Tunisie: D’innombrables dégradations sans riposte
Il s’agit en fait d’une appréciation élaborée par les agences de notations suite à des critères prédéfinies pour estimer le risque que doit prendre en compte les investisseurs à travers l’attribution d’une note. Ainsi ces agences de notation ont la lourde tâche d’évaluer le risque de solvabilité et ont une influence prépondérante dans l’attractivité des investisseurs.

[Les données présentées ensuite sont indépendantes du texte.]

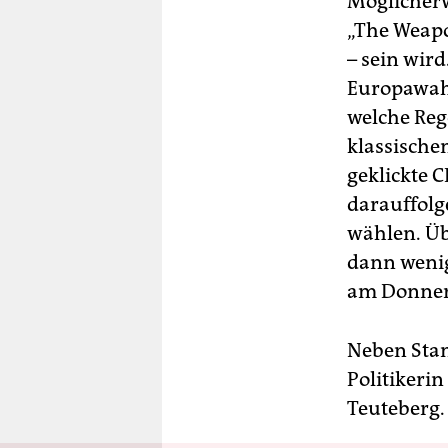
Möglicherw
„The Weapo
– sein wird
Europawahl
welche Rege
klassische
geklickte 
darauffolg
wählen. Üb
dann wenig
am Donners
Neben Stam
Politikerin
Teuteberg. 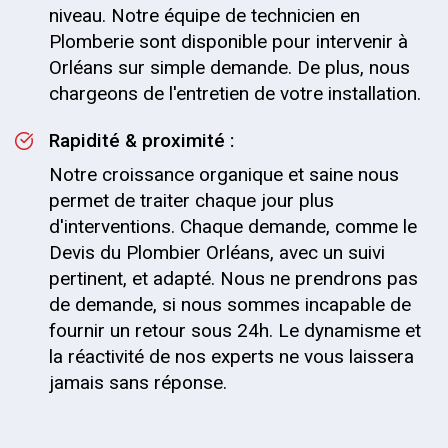
niveau. Notre équipe de technicien en
Plomberie sont disponible pour intervenir à
Orléans sur simple demande. De plus, nous
chargeons de l'entretien de votre installation.
Rapidité & proximité :
Notre croissance organique et saine nous
permet de traiter chaque jour plus
d'interventions. Chaque demande, comme le
Devis du Plombier Orléans, avec un suivi
pertinent, et adapté. Nous ne prendrons pas
de demande, si nous sommes incapable de
fournir un retour sous 24h. Le dynamisme et
la réactivité de nos experts ne vous laissera
jamais sans réponse.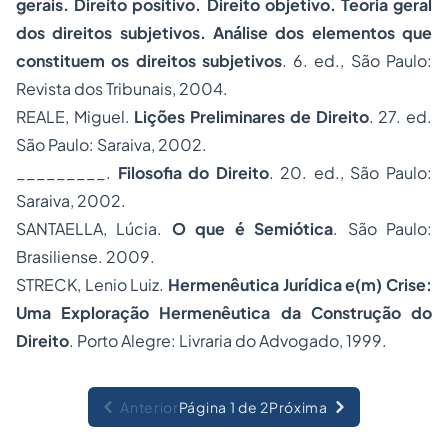
gerais. Direito positivo. Direito objetivo. Teoria geral
dos direitos subjetivos. Análise dos elementos que
constituem os direitos subjetivos
. 6. ed., São Paulo:
Revista dos Tribunais, 2004.
REALE, Miguel.
Lições Preliminares de Direito
. 27. ed.
São Paulo: Saraiva, 2002.
_________.
Filosofia do Direito
. 20. ed., São Paulo:
Saraiva, 2002.
SANTAELLA, Lúcia.
O que é Semiótica
. São Paulo:
Brasiliense. 2009.
STRECK, Lenio Luiz.
Hermenêutica Jurídica e(m) Crise:
Uma Exploração Hermenêutica da Construção do
Direito
. Porto Alegre: Livraria do Advogado, 1999.
Anterior
Página 1 de 2
Próxima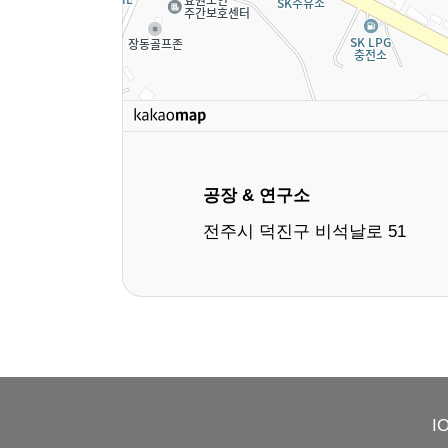
공장 & 연구소
전주시 덕진구 비석날로 51
I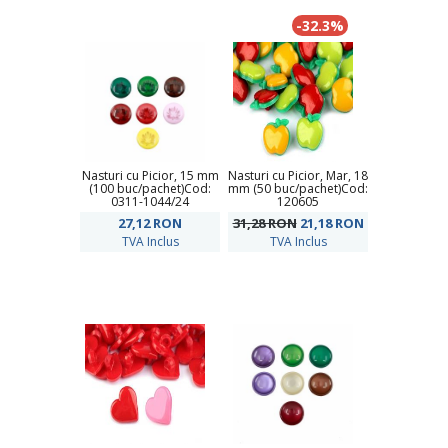
-32.3%
Nasturi cu Picior, 15 mm
Nasturi cu Picior, Mar, 18
(100 buc/pachet)Cod:
mm (50 buc/pachet)Cod:
0311-1044/24
120605
27,12
RON
31,28 RON
21,18
RON
TVA Inclus
TVA Inclus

La relation de la Tunisie avec ces agences a commencé en janvier 1994 avec l’agence de notation Japonaise rating and investment information « R&I » puis, on a enchainé avec les trois mousquetaires anglo-saxon à savoir Moody’s en avril 1995, Fitch rating en septembre 1995 et enfin Standard & Poor’s « S&P » en avril 1997.Sauf que, depuis la révolution et surtout après le 23/10/2011 toutes les agences ont revu à la baisse la note souveraine de l’Etat et aucune des recommandations assignés par ces dernières n’a été pris en compte.
En effet, depuis les élections du 23 octobre, S&P a dégradée la note souveraine de la Tunisie à deux reprises, une première fois le 23/05/2012 et une seconde fois le 19/02/2013 et elle a été suivie par Fitch le 11/12/2012 et Moody’s le 28/02/2013 et même l’agence R&I qui est la plus souple a révisée à la baisse la note de la Tunisie en février 2013. Mais le problème ici n’est pas dans la dégradation elle même mais plutôt dans la réaction du gouvernement qui ne cesse de négliger le rôle de ces instances et nier la vérité de la fébrilité de notre économie causée principalement par la mauvaise gouvernance.

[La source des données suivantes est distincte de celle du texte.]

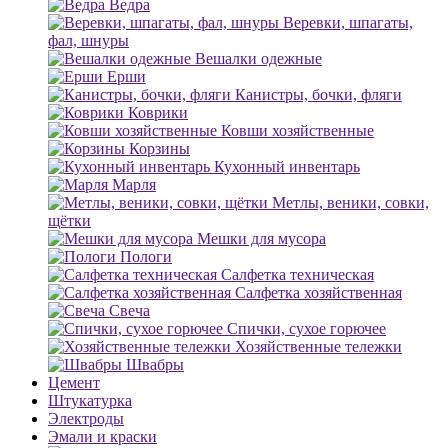
Ведра
Веревки, шпагаты,
фал, шнуры
Вешалки одежные
Ерши
Канистры, бочки, фляги
Коврики
Ковши хозяйственные
Корзины
Кухонный инвентарь
Марля
Метлы, веники, совки,
щётки
Мешки для мусора
Пологи
Салфетка техническая
Салфетка хозяйственная
Свеча
Спички, сухое горючее
Хозяйственные тележки
Швабры
Цемент
Штукатурка
Электроды
Эмали и краски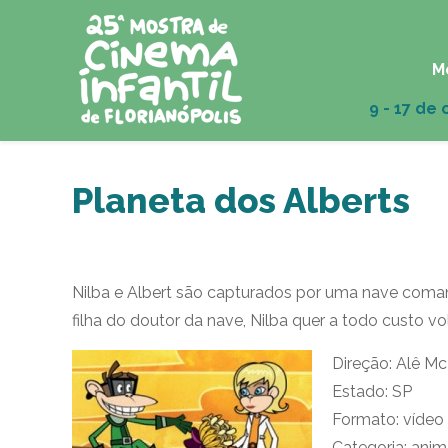
M
Planeta dos Alberts
Nilba e Albert são capturados por uma nave coma
filha do doutor da nave, Nilba quer a todo custo vol
Direção: Alê 
Estado: SP
Formato: vídeo
Categoria: ani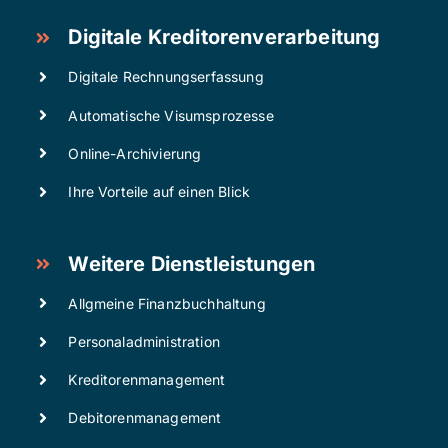
Digitale Kreditorenverarbeitung
Digitale Rechnungserfassung
Automatische Visumsprozesse
Online-Archivierung
Ihre Vorteile auf einen Blick
Weitere Dienstleistungen
Allgmeine Finanzbuchhaltung
Personaladministration
Kreditorenmanagement
Debitorenmanagement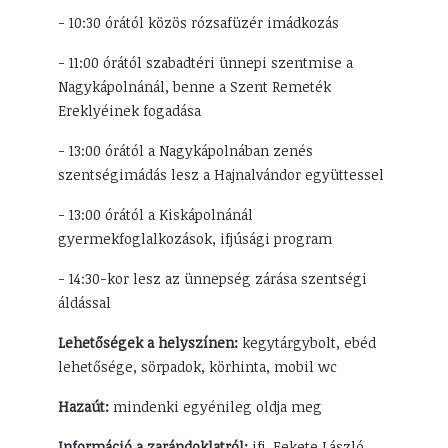
- 10:30 órától közös rózsafüzér imádkozás
- 11:00 órától szabadtéri ünnepi szentmise a
Nagykápolnánál, benne a Szent Remeték
Ereklyéinek fogadása
- 13:00 órától a Nagykápolnában zenés
szentségimádás lesz a Hajnalvándor együttessel
- 13:00 órától a Kiskápolnánál
gyermekfoglalkozások, ifjúsági program
- 14:30-kor lesz az ünnepség zárása szentségi
áldással
Lehetőségek a helyszínen:
kegytárgybolt, ebéd
lehetősége, sörpadok, körhinta, mobil wc
Hazaút:
mindenki egyénileg oldja meg
Információ a zarándoklatról:
ifj. Fekete László,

En effet, quand Standard and Poor's relègue la note de la Tunisie en catégorie spéculative en mai 2012 et elle a justifié cette dégradation causée principalement par les incertitudes politiques qui persiste, la rédaction de la constitution qui traine et les élections qui ne cessent d’être reportée aucun responsable à l’époque n’est sorti de son silence et a dit qu’il faut assumer notre responsabilité et que si on cherche à minimiser l’impact de la dégradation ça serait une grave erreur. Au contraire ils cherchaient un bouc émissaire pour lui coller leurs incompétences et ils l’ont trouvé dans la personne du gouverneur de la banque centrale qui a été limogé deux mois plus tard.
Pire encore ils négligent totalement toutes les recommandations de S&P et au lieu de les prendre en considération ils continuent à travailler dans le brouillard. Et à partir du moment où on raisonne de cette manière les conséquences ne se font pas attendre, l’accès au marché financier est devenu très difficile, des taux d’intérêt plus importants , baisse des IDE …tout ça va engendrer des défis sociaux économiques énormes à long terme.

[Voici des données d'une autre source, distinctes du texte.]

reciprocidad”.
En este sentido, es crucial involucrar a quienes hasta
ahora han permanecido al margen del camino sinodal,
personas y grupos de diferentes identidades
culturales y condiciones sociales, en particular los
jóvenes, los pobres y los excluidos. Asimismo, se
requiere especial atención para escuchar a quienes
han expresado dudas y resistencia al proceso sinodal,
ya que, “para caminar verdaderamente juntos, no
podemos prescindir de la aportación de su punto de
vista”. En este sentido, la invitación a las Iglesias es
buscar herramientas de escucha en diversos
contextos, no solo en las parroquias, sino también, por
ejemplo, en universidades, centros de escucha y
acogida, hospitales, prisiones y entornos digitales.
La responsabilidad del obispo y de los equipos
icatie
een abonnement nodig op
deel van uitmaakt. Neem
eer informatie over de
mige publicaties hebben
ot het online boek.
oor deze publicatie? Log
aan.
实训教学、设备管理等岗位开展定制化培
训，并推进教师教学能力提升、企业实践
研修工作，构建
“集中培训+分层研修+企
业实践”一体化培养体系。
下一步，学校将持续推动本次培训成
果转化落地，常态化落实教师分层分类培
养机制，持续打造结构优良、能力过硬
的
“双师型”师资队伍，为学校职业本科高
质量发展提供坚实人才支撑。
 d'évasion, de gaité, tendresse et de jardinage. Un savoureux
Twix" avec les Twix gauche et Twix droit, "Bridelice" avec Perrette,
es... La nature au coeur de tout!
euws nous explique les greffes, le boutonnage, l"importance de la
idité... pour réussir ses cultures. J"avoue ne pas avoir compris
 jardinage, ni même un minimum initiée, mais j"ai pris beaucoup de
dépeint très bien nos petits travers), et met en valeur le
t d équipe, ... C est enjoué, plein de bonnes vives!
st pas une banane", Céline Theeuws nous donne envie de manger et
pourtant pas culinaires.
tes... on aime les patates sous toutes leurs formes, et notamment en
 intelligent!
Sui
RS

Donc avons-nous tiré les bonnes leçons de nos récentes dégradations financières ?
La réponse à la question est Non, car jusqu’à aujourd’hui nous n’avions ni une date claire et nette pour la finalisation de la constitution, la haute instance des élections n’est pas encore fonctionnelle donc,automatiquement pas de date précise pour les élections et un calendrier qui est en perpétuel mutation,ce qui engendre un flou total pour toutes les grandes échéances politiques à venir et ce qui nous ramène a dire que depuis la première dégradation de Fitch en février 2012 à l’ère Jebali aucune mesure n’a été prise pour remédier à cette hémorragie qui nuit énormément à l’économie du pays et qui aura certainement des répercutions néfastes à long terme.
Faut-il douter des agences de notation ?
Cependant ces agences ont fortement manqué de clairvoyance ces dernières années. Elles n'ont pas vu venir la crise des subprimes et l’effondrement de Lehman brothers et elles accordaient la note maximale à des produits "toxiques"c’est le cas par exemple de S&P qui a été condamnée pour notation "trompeuse" en Australie entraînant une perte nette de 12,9 millions d'euros et pour se défendre S&P a eu comme réponse « La notation est un art, pas une science ». Une réponse qui suscite beaucoup d’interrogation.